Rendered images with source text
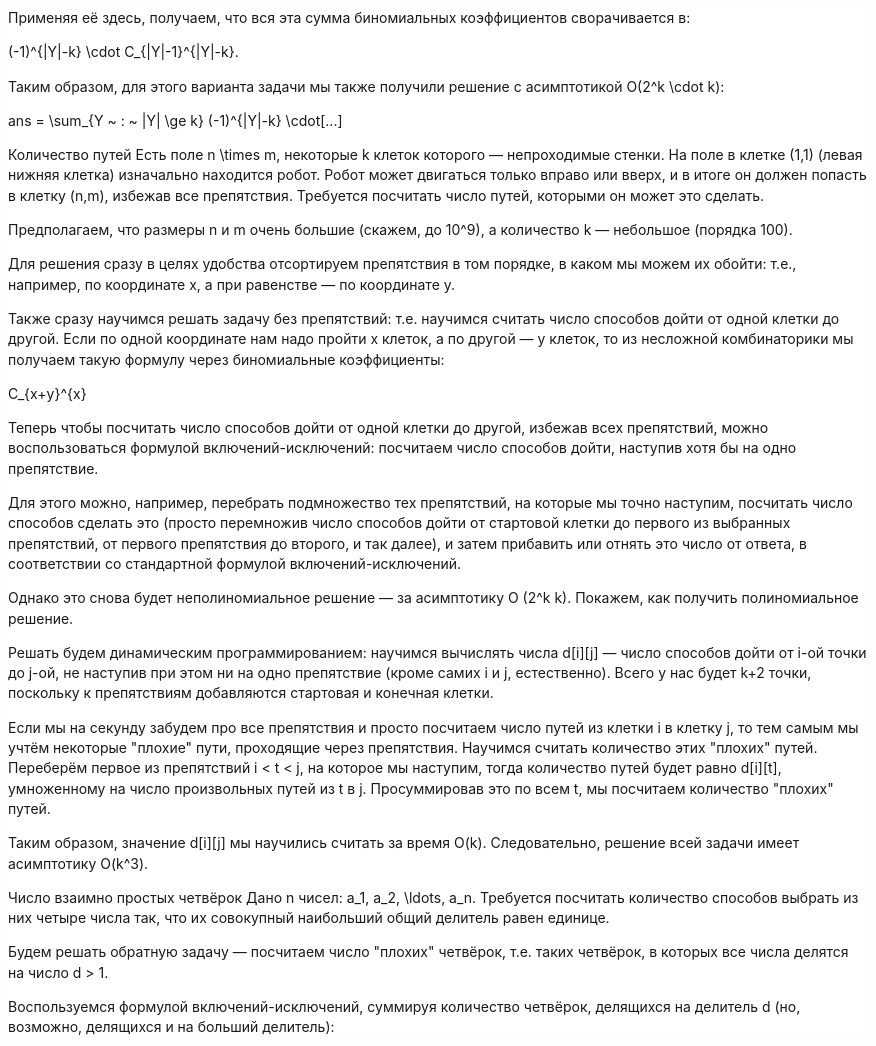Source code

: Применяя её здесь, получаем, что вся эта сумма биномиальных коэффициентов сворачивается в:

 (-1)^{|Y|-k} \cdot C_{|Y|-1}^{|Y|-k}. 

Таким образом, для этого варианта задачи мы также получили решение с асимптотикой O(2^k \cdot k):

 ans = \sum_{Y ~ : ~ |Y| \ge k} (-1)^{|Y|-k} \cdot[...]

Количество путей
Есть поле n \times m, некоторые k клеток которого — непроходимые стенки. На поле в клетке (1,1) (левая нижняя клетка) изначально находится робот. Робот может двигаться только вправо или вверх, и в итоге он должен попасть в клетку (n,m), избежав все препятствия. Требуется посчитать число путей, которыми он может это сделать.

Предполагаем, что размеры n и m очень большие (скажем, до 10^9), а количество k — небольшое (порядка 100).

Для решения сразу в целях удобства отсортируем препятствия в том порядке, в каком мы можем их обойти: т.е., например, по координате x, а при равенстве — по координате y.

Также сразу научимся решать задачу без препятствий: т.е. научимся считать число способов дойти от одной клетки до другой. Если по одной координате нам надо пройти x клеток, а по другой — y клеток, то из несложной комбинаторики мы получаем такую формулу через биномиальные коэффициенты:

 C_{x+y}^{x} 

Теперь чтобы посчитать число способов дойти от одной клетки до другой, избежав всех препятствий, можно воспользоваться формулой включений-исключений: посчитаем число способов дойти, наступив хотя бы на одно препятствие.

Для этого можно, например, перебрать подмножество тех препятствий, на которые мы точно наступим, посчитать число способов сделать это (просто перемножив число способов дойти от стартовой клетки до первого из выбранных препятствий, от первого препятствия до второго, и так далее), и затем прибавить или отнять это число от ответа, в соответствии со стандартной формулой включений-исключений.

Однако это снова будет неполиномиальное решение — за асимптотику O (2^k k). Покажем, как получить полиномиальное решение.

Решать будем динамическим программированием: научимся вычислять числа d[i][j] — число способов дойти от i-ой точки до j-ой, не наступив при этом ни на одно препятствие (кроме самих i и j, естественно). Всего у нас будет k+2 точки, поскольку к препятствиям добавляются стартовая и конечная клетки.

Если мы на секунду забудем про все препятствия и просто посчитаем число путей из клетки i в клетку j, то тем самым мы учтём некоторые "плохие" пути, проходящие через препятствия. Научимся считать количество этих "плохих" путей. Переберём первое из препятствий i < t < j, на которое мы наступим, тогда количество путей будет равно d[i][t], умноженному на число произвольных путей из t в j. Просуммировав это по всем t, мы посчитаем количество "плохих" путей.

Таким образом, значение d[i][j] мы научились считать за время O(k). Следовательно, решение всей задачи имеет асимптотику O(k^3).

Число взаимно простых четвёрок
Дано n чисел: a_1, a_2, \ldots, a_n. Требуется посчитать количество способов выбрать из них четыре числа так, что их совокупный наибольший общий делитель равен единице.

Будем решать обратную задачу — посчитаем число "плохих" четвёрок, т.е. таких четвёрок, в которых все числа делятся на число d > 1.

Воспользуемся формулой включений-исключений, суммируя количество четвёрок, делящихся на делитель d (но, возможно, делящихся и на больший делитель):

TASK DESCRIPTION |
The expected answer is a number and nothing else: how many lines above include the word "асимптотику".

SOLUTION FOR THIS PROBLEM |
2